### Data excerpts
━━━
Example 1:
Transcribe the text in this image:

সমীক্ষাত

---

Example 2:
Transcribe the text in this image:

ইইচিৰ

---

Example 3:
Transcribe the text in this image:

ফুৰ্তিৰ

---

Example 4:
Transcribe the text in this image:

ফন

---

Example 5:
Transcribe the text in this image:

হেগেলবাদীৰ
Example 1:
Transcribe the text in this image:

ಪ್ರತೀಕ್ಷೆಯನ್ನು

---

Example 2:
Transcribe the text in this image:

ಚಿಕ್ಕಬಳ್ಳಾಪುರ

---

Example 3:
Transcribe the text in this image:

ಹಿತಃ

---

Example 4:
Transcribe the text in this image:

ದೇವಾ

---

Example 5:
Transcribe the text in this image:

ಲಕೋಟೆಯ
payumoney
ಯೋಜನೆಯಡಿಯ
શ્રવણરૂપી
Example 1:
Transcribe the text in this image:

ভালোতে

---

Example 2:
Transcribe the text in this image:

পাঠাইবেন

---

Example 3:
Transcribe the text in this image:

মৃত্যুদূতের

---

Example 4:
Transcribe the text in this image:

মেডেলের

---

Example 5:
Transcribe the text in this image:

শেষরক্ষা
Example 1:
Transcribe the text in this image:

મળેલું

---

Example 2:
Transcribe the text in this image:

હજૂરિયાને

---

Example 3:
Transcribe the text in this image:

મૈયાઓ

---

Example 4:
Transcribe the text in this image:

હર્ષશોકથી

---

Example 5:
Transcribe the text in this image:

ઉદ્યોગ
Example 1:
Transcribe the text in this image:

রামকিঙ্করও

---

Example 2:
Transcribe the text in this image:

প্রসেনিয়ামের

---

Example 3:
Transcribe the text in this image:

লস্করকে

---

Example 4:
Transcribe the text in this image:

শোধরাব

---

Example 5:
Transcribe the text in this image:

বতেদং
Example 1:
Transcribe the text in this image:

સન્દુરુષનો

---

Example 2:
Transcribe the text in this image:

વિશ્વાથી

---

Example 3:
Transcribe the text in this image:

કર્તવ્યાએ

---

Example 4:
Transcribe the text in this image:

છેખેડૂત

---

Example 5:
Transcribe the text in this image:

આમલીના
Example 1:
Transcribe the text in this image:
━━━
Please transcribe the records above in full, keeping every word.

Example 1:
Transcribe the text in this image:

সমীক্ষাত

---

Example 2:
Transcribe the text in this image:

ইইচিৰ

---

Example 3:
Transcribe the text in this image:

ফুৰ্তিৰ

---

Example 4:
Transcribe the text in this image:

ফন

---

Example 5:
Transcribe the text in this image:

হেগেলবাদীৰ
Example 1:
Transcribe the text in this image:

ಪ್ರತೀಕ್ಷೆಯನ್ನು

---

Example 2:
Transcribe the text in this image:

ಚಿಕ್ಕಬಳ್ಳಾಪುರ

---

Example 3:
Transcribe the text in this image:

ಹಿತಃ

---

Example 4:
Transcribe the text in this image:

ದೇವಾ

---

Example 5:
Transcribe the text in this image:

ಲಕೋಟೆಯ
payumoney
ಯೋಜನೆಯಡಿಯ
શ્રવણરૂપી
Example 1:
Transcribe the text in this image:

ভালোতে

---

Example 2:
Transcribe the text in this image:

পাঠাইবেন

---

Example 3:
Transcribe the text in this image:

মৃত্যুদূতের

---

Example 4:
Transcribe the text in this image:

মেডেলের

---

Example 5:
Transcribe the text in this image:

শেষরক্ষা
Example 1:
Transcribe the text in this image:

મળેલું

---

Example 2:
Transcribe the text in this image:

હજૂરિયાને

---

Example 3:
Transcribe the text in this image:

મૈયાઓ

---

Example 4:
Transcribe the text in this image:

હર્ષશોકથી

---

Example 5:
Transcribe the text in this image:

ઉદ્યોગ
Example 1:
Transcribe the text in this image:

রামকিঙ্করও

---

Example 2:
Transcribe the text in this image:

প্রসেনিয়ামের

---

Example 3:
Transcribe the text in this image:

লস্করকে

---

Example 4:
Transcribe the text in this image:

শোধরাব

---

Example 5:
Transcribe the text in this image:

বতেদং
Example 1:
Transcribe the text in this image:

સન્દુરુષનો

---

Example 2:
Transcribe the text in this image:

વિશ્વાથી

---

Example 3:
Transcribe the text in this image:

કર્તવ્યાએ

---

Example 4:
Transcribe the text in this image:

છેખેડૂત

---

Example 5:
Transcribe the text in this image:

આમલીના
Example 1:
Transcribe the text in this image:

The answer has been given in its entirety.